I did not expect my first day in Cleveland to end with a group hug.
And how could I have? Few weeks or months have been as grim as this one. When I landed in Cleveland for the start of the Republican National Convention earlier on Sunday, I looked at my phone to see that three police officers had been killed in a shooting in Baton Rouge, Louisiana, just the latest in a string of tragedies that have crisscrossed this country and the world. Before that there was Nice, France and Dallas, Texas. There was Philando Castile and Alton Sterling. There was Orlando and San Bernardino and Paris.
For weeks leading up to the convention, all I’d heard was how ugly things were likely to get. I’d read about how the Cleveland Police Department had invested in thousands of sets of riot gear, steel batons, and flexible handcuffs. I’d heard about how the city was clearing out its jails. I’d seen the way photographers, like WIRED’s own, planned to pack for the four-day event: gas masks, helmets, Kevlar. Once I arrived, I’d spoken to a waitress at one downtown Cleveland restaurant, who told me she’d borrowed her brother’s bullet proof vest to wear home after her night shifts this week.
I expected protests, picket signs, and plentiful police in body armor. And for the most part, Cleveland delivered. I spent two hours Sunday watching an anti-Donald Trump protest marching through the downtown streets, and while it was peaceful, it was hardly polite. It was hardly just about Trump, either. While the explicit mission of the march was to “shut down Trump,” along the way, protestors also turned their attention to the nearest symbols of power, the police.
As hundreds of officers on bikes rode alongside, the crowd chanted lines like, “Hey hey, ho ho, these racist cops have got to go,” and “Unite. Convict. Send those killer cops to jail. The whole damn system is guilty as hell.” Two protestors plopped a paper machè pig down in front of a police line, and posed for photos. At one point, a group of protesters dressed in pink Statue of Liberty costumes stood face to face with a row of officers on horseback, singing “We don’t want, we don’t want, we don’t want any racist cops.”
All the while, the lines of police trained their gaze, and in some cases, their cameras, on the crowd. In preparation for the convention, the Cleveland police deployed a video unit, to balance out the thousands of cell phone cameras in the crowd.
Along the way, I met people like Harry Berberian, who said he was punched in the face while working security at a convention-related event last week, because, he says, the guy thought he was a cop. “He sucker punched me,” he says. Berberian still had the stitches over his eye to prove it.
I met people like Renla Session, a 60-year old auto industry worker from Detroit, who said of the police, “They’re not scared, they’re hateful.”
And as the crowd bashed Donald Trump with the chant “No Trump, No KKK, No fascist USA,” I met people like Kerry Zielinski, a 41-year old steel worker, Trump supporter, and Cleveland native. “I think it’s a bunch of horse shit,” Zielinski said of the protests. “If I see anyone burn a flag in front of my apartment, I’ll go to jail if I have to.”

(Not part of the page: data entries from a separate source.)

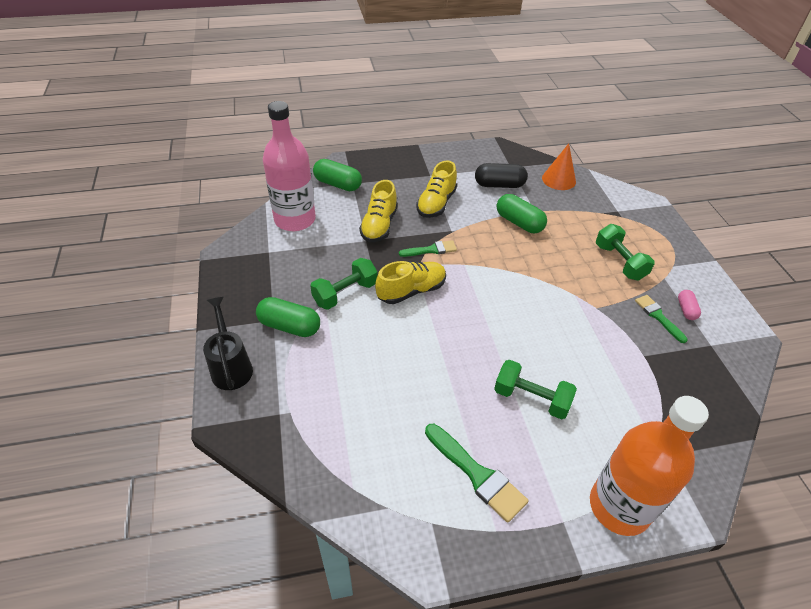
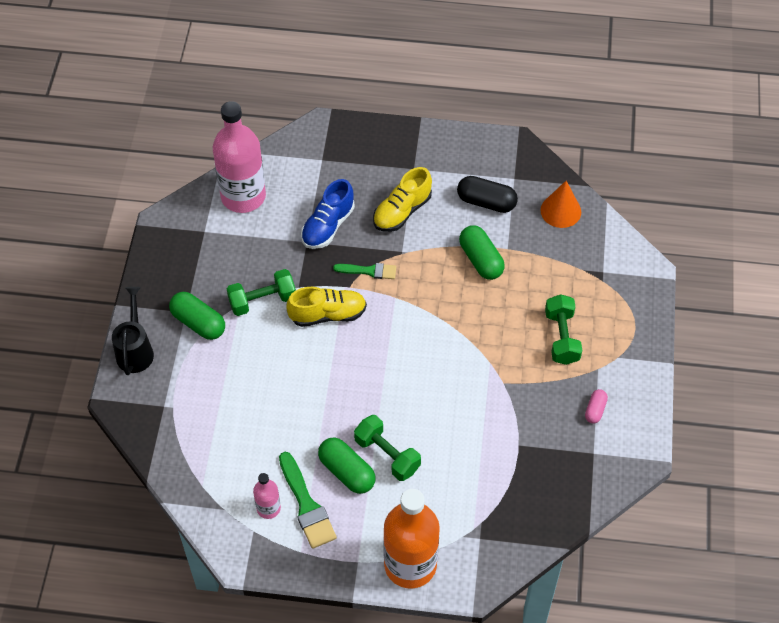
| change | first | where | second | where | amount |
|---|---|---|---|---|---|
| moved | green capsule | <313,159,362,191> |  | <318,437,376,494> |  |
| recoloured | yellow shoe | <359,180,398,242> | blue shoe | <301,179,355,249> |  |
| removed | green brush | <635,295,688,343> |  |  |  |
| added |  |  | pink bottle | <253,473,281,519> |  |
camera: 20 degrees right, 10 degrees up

There were skateboarding vigilantes with GoPros strapped to their heads, ready to record any roughhousing that went on and a ragtag group called Rust Belt Medics, who were there to provide volunteer first aid.
Thankfully, they weren’t needed. But it was just Day One. And even though the crowd was contained, it was clear that the animosity that’s been simmering between Republicans and Democrats, minority groups and the police, immigrants and citizens—and pretty much everyone this election cycle—has bubbled up to the surface in Cleveland. People on all sides are cautiously anticipating the boiling point.
So no, I didn’t expect the day to end with a not-so-brief embrace with perfect strangers. But that’s exactly what happened. After the protest ended, I wandered over to a free concert on Cleveland State University’s campus, where The Roots were scheduled to headline. Sponsored by The AIDS Healthcare Foundation, the event focused on social issues including HIV and AIDS awareness, and the majority of the crowd, it seemed, was not in town for the convention. Between DJ sets and musical acts, a man named Ken Nwadike hopped on stage in a black T-shirt that read, simply “Free Hugs.”
Nwadike has become an unlikely YouTube celebrity over the last year, traveling to political rallies across the country, recording what happens when he offers perfect strangers a hug.
“Anytime I see hate or tragedy or anything going on in the world, whether it’s shootings or terrorism or bombings, I try to go in and reverse that process by spreading as much love as possible,” Nwadike said, before telling everyone in the audience to turn to a stranger and hug it out. And the craziest thing was that we didn’t roll our eyes. We didn’t laugh. We hugged each other. Sure, it was a gimmick. But damn if I didn’t need it. After the last few weeks, I think maybe we all do.